### [PASSAGE FOR REVIEW]

Covering index auto-creation. When a stream table is created, if the defining query’s output columns are small enough (< 8 columns), create a covering index INCLUDE (col1, col2, ...) on __pgt_row_id to enable index-only scans during MERGE. This eliminates the heap-fetch for matched rows.
Partial index for hot partitions. For time-series stream tables, create a partial index on __pgt_row_id WHERE updated_at > now() - interval '1 day' to keep the index small and hot.

Expected Impact. 20–50% MERGE time reduction for small-delta/large-target scenarios where the planner currently chooses seq-scan.

Effort. 1–2 weeks (planner hint logic, auto-index DDL).

Prior Art. pg_hint_plan; Oracle’s materialized view log indexes; SQL Server’s indexed views with clustered index selection.

Theme B — Smarter Delta Computation

These features reduce the amount of work the DVM engine and PostgreSQL do per refresh cycle, independent of the MERGE step.

B-1: Incremental Aggregate Maintenance (Algebraic Shortcuts)

Problem. The current aggregate delta rule recomputes entire groups where the GROUP BY key appears in the delta. For a group with 100K rows where 1 row changed, the aggregate re-scans all 100K rows in that group.

### [EXERCISE INSTRUCTIONS]
1. Retype part of the notes on stream-table refresh, beginning at the words "Prior Art. pg_hint_plan;" and stopping after "Maintenance (Algebraic Shortcuts)".
2. Write what comes next in the notes on stream-table refresh, picking up after their last sentence.
The listing after this point is separate material from the notes on stream-table refresh.

### [MATERIAL PROVIDED]
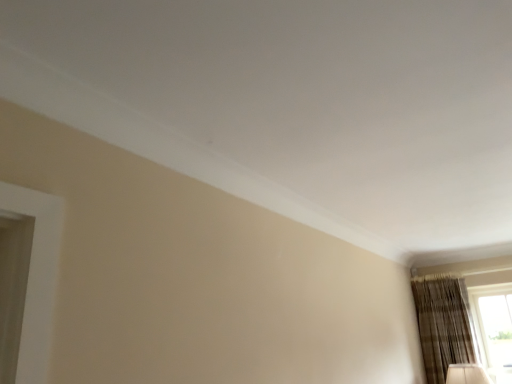
Locate an element on the screen. The width and height of the screenshot is (512, 384). transparent glass window at lower right is located at coordinates (494, 328).

This screenshot has height=384, width=512. What do you see at coordinates (494, 328) in the screenshot?
I see `transparent glass window at lower right` at bounding box center [494, 328].

Looking at this image, measure the distance between transparent glass window at lower right and camera.

transparent glass window at lower right is 3.48 meters from camera.

The width and height of the screenshot is (512, 384). What do you see at coordinates (443, 324) in the screenshot?
I see `brown textured curtain at lower right` at bounding box center [443, 324].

### [ANSWERS BY ITEM NUMBER]
1.
Prior Art. pg_hint_plan; Oracle’s materialized view log indexes; SQL Server’s indexed views with clustered index selection.

Theme B — Smarter Delta Computation

These features reduce the amount of work the DVM engine and PostgreSQL do per refresh cycle, independent of the MERGE step.

B-1: Incremental Aggregate Maintenance (Algebraic Shortcuts)

2.
Proposal. Implement algebraic aggregate maintenance for decomposable aggregates:

Aggregate	Algebraic Maintenance	Aux State
COUNT	`old_count + Δcount`	Single counter
SUM	`old_sum + Δsum`	Single accumulator
AVG	`(old_sum + Δsum) / (old_count + Δcount)`	Sum + count
MIN/MAX	If deleted value = current min/max → rescan; otherwise → O(1) update	Current min/max + count-at-min
STDDEV	Online Welford update	Mean + M2 + count

Implementation: 1. Add auxiliary columns to the stream table: __pgt_aux_count, __pgt_aux_sum, etc. (hidden from user queries via view wrapper). 2. Delta query emits correction values instead of full group recomputation: sql UPDATE st SET total_amount = total_amount + delta.sum_amount, row_count = row_count + delta.count_change, avg_amount = (total_amount + delta.sum_amount) / NULLIF(row_count + delta.count_change, 0) WHERE st.group_key = delta.group_key 3. Fall back to full-group recomputation for non-decomposable aggregates (mode, percentile, string_agg with ordering).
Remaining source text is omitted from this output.